- What the task requires -
In one to three sentences, explain why the children in the materials and procedure passage below wore headphones.

- Document passage -
Materials and procedure
To test whether children are more likely to endorse a fluent than a dysfluent statement, a conflicting sources task was used. Three stories were presented to children on a computer screen. All stories were constructed on the same model: in the first vignette, a young Playmobil girl arrived at a place where two closed colored boxes are sitting on a table (places counterbalanced). This girl was carrying an object, and the experimenter explained that the girl was going to put this object in one of the two boxes. A second vignette showed the same girl without the object. The experimenter explained that she was leaving after having put the object in one of the boxes; he specified that he did not know which of the two boxes contained the object. Then, the experimenter showed a third vignette where two new female Playmobil characters were depicted (Figure 1).
The experimenter gave the names of the two characters and said that each one of them would help him find the object. Children wore headphones in order to listen to what the characters said.
For the first character, an animation bubble popped up and a voice recording was activated; the child heard, for instance, “The ball is in the orange box.” The same procedure was repeated with the second character, who stated, for instance, “The ball is in the pink box” (the characters’ locations, the order of bubble activation, the fluency of each sentence and the voice attributed to a character were all counterbalanced).
Finally, the experimenter asked the children, “According to you, where is the ball?” If the children did not respond, the experimenter asked: “Is the ball here (pointing at one of the boxes) or is the ball here (pointing at the other)?”

- Extracted entries -
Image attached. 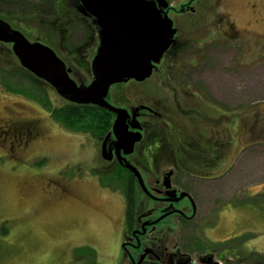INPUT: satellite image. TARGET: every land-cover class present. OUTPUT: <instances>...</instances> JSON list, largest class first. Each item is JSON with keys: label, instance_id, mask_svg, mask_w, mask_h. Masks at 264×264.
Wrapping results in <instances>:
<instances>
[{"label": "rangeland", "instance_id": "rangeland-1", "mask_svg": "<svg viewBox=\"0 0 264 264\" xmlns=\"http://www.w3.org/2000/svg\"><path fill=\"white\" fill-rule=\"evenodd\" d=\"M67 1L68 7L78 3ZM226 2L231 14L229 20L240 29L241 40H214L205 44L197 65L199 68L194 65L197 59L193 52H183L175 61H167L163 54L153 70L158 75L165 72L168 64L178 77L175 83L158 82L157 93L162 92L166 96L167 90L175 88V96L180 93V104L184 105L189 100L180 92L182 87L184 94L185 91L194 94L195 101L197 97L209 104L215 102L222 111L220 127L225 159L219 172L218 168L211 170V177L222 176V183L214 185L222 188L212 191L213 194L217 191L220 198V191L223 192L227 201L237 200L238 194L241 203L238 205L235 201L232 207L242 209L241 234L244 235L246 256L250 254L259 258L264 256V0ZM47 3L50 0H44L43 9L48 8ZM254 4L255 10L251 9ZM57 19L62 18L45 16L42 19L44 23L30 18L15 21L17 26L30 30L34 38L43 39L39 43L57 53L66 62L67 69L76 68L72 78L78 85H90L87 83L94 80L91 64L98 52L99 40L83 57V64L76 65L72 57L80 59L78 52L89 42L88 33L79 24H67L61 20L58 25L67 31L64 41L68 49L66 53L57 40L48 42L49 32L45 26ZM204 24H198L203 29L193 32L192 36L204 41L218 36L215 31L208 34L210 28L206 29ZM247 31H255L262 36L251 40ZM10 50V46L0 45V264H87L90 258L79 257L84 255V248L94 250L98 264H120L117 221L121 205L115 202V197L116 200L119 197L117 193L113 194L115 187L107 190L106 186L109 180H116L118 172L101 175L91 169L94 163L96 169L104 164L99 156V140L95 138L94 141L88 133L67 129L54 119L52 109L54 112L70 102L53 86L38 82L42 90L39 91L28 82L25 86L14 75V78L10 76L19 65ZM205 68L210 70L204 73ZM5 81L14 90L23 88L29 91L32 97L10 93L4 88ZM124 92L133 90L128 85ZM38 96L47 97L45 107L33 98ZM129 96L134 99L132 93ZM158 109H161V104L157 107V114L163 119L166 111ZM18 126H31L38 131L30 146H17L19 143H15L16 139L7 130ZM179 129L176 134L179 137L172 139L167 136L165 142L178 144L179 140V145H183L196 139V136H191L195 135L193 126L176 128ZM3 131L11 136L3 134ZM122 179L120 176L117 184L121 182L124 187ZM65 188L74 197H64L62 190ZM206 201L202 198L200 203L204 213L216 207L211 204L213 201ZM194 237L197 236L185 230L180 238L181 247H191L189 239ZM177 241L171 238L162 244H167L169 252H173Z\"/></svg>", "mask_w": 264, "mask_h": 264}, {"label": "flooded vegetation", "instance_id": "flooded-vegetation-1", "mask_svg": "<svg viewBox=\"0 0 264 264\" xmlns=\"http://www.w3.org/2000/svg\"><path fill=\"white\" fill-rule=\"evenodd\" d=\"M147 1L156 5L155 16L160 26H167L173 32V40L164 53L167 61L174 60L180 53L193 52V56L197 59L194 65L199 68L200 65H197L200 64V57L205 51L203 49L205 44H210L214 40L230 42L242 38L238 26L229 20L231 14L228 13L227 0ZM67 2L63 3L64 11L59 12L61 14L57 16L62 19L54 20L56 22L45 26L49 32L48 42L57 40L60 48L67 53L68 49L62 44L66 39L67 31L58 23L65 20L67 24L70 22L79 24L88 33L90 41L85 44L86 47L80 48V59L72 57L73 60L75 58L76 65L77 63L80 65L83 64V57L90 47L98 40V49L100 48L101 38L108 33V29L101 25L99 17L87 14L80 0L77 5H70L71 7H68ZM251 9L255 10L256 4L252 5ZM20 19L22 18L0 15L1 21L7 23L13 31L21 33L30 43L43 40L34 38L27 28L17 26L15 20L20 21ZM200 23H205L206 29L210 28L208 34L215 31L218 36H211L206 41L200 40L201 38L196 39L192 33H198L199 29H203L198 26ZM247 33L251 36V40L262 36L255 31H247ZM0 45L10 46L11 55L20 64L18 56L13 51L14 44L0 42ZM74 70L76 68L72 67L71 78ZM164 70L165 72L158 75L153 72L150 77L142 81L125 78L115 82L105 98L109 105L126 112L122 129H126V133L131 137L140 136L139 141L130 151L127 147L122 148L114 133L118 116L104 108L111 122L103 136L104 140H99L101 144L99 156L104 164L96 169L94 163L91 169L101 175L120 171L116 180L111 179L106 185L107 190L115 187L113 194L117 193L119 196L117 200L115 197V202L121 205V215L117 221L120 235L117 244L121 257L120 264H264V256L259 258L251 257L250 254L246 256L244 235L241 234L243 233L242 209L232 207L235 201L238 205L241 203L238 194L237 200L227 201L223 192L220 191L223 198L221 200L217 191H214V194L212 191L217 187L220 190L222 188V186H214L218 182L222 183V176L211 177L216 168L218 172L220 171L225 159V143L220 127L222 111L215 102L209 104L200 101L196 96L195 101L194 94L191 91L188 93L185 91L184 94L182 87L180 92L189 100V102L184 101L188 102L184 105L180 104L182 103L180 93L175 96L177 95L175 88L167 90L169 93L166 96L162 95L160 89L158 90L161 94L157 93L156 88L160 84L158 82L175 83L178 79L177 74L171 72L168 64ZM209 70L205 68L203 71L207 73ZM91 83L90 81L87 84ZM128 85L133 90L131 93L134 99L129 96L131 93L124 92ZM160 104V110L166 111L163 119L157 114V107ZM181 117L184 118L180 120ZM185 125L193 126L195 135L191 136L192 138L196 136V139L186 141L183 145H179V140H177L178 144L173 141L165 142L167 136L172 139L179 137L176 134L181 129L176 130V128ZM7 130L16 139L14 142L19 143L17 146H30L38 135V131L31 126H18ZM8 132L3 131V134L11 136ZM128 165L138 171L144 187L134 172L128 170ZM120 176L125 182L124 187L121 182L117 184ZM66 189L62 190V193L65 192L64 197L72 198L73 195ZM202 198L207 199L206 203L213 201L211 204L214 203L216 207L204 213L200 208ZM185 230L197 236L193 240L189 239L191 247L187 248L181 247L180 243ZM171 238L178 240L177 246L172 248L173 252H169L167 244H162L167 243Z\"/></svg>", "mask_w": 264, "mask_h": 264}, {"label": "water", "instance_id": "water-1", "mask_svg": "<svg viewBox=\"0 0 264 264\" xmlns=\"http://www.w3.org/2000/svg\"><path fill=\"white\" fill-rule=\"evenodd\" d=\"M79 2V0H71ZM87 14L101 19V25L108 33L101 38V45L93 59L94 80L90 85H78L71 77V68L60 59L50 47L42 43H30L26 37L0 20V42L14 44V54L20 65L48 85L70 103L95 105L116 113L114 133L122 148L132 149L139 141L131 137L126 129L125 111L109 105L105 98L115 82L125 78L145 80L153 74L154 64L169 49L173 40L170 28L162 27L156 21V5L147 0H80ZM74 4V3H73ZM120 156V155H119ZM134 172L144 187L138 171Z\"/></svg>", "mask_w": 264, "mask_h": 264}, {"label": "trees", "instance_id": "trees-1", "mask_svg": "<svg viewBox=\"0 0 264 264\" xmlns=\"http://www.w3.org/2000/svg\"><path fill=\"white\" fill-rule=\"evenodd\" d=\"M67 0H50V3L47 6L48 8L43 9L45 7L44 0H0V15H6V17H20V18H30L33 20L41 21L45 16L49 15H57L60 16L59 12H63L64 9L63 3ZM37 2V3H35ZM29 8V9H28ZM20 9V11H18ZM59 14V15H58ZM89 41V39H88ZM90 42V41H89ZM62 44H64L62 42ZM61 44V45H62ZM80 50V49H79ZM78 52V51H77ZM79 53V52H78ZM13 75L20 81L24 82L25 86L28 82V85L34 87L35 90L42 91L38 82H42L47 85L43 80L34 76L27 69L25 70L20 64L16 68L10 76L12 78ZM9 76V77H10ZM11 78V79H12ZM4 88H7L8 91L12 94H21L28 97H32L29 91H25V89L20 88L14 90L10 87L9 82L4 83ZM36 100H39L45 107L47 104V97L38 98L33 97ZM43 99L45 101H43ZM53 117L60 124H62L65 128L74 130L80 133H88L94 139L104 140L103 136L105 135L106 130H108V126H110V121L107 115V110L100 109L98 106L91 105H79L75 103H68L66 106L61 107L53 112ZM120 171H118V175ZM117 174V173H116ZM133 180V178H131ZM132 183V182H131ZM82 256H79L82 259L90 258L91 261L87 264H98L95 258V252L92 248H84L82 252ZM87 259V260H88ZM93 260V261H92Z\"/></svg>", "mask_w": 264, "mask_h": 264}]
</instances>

- Output -
The children wore headphones so they could listen to what the two Playmobil characters said.